__EXTRACTED MATERIAL__.
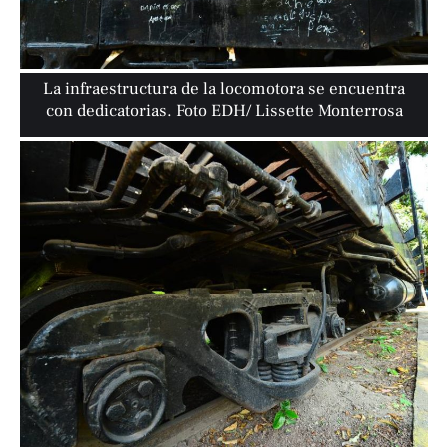
La infraestructura de la locomotora se encuentra
con dedicatorias. Foto EDH/ Lissette Monterrosa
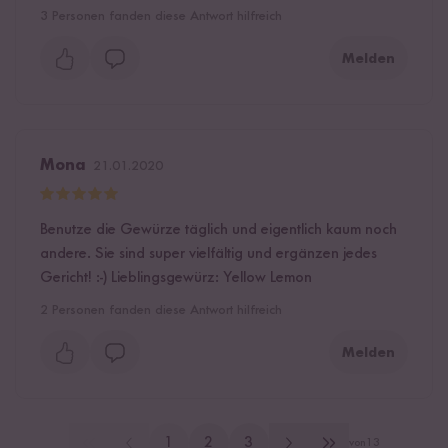
3
Personen fanden diese Antwort hilfreich
Melden
Mona
21.01.2020
Benutze die Gewürze täglich und eigentlich kaum noch
andere. Sie sind super vielfältig und ergänzen jedes
Gericht! :-) Lieblingsgewürz: Yellow Lemon
2
Personen fanden diese Antwort hilfreich
Melden
1
2
3
von
13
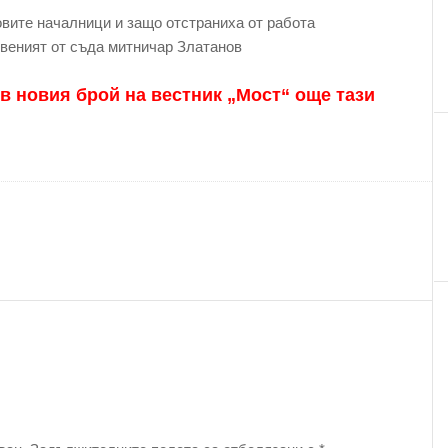
овите началници и защо отстраниха от работа
веният от съда митничар Златанов
 в новия брой на вестник „Мост“ още тази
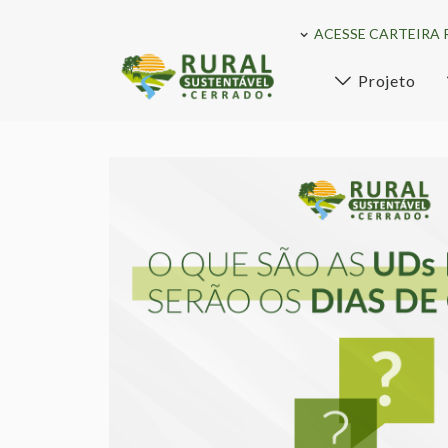
ACESSE CARTEIRA 
Projeto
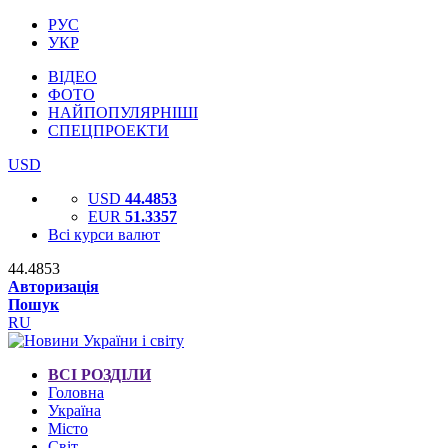
РУС
УКР
ВІДЕО
ФОТО
НАЙПОПУЛЯРНІШІ
СПЕЦПРОЕКТИ
USD
USD
44.4853
EUR
51.3357
Всі курси валют
44.4853
Авторизація
Пошук
RU
ВСІ РОЗДІЛИ
Головна
Україна
Місто
Світ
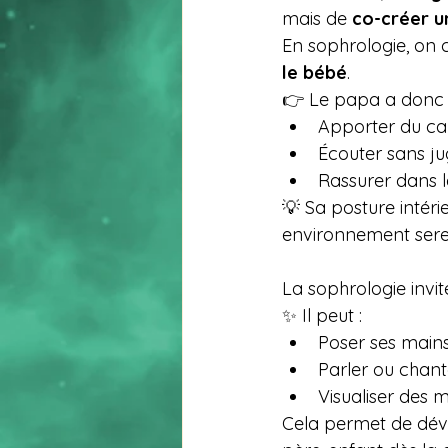
mais de 
co-créer u
En sophrologie, on 
le bébé
.
👉 Le papa a donc u
Apporter du ca
Écouter sans ju
Rassurer dans 
💡 Sa posture intér
environnement sere
La sophrologie invit
✨ Il peut :
Poser ses mains
Parler ou chan
Visualiser des 
Cela permet de dév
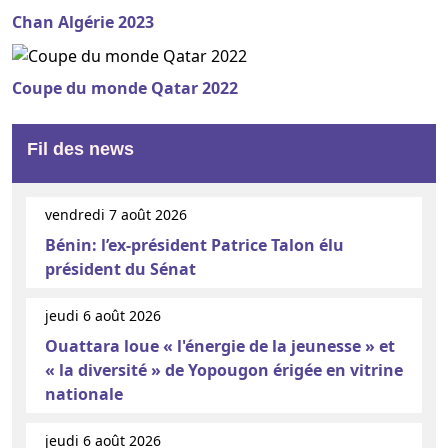
Chan Algérie 2023
Coupe du monde Qatar 2022
Fil des news
vendredi 7 août 2026
Bénin: l’ex-président Patrice Talon élu
président du Sénat
jeudi 6 août 2026
Ouattara loue « l'énergie de la jeunesse » et
« la diversité » de Yopougon érigée en vitrine
nationale
jeudi 6 août 2026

__ACTIVITY__. Look through the listing, and copy each line that contains the word "président".

__SOLUTION TO THIS EXERCISE__.
Bénin: l’ex-président Patrice Talon élu
président du Sénat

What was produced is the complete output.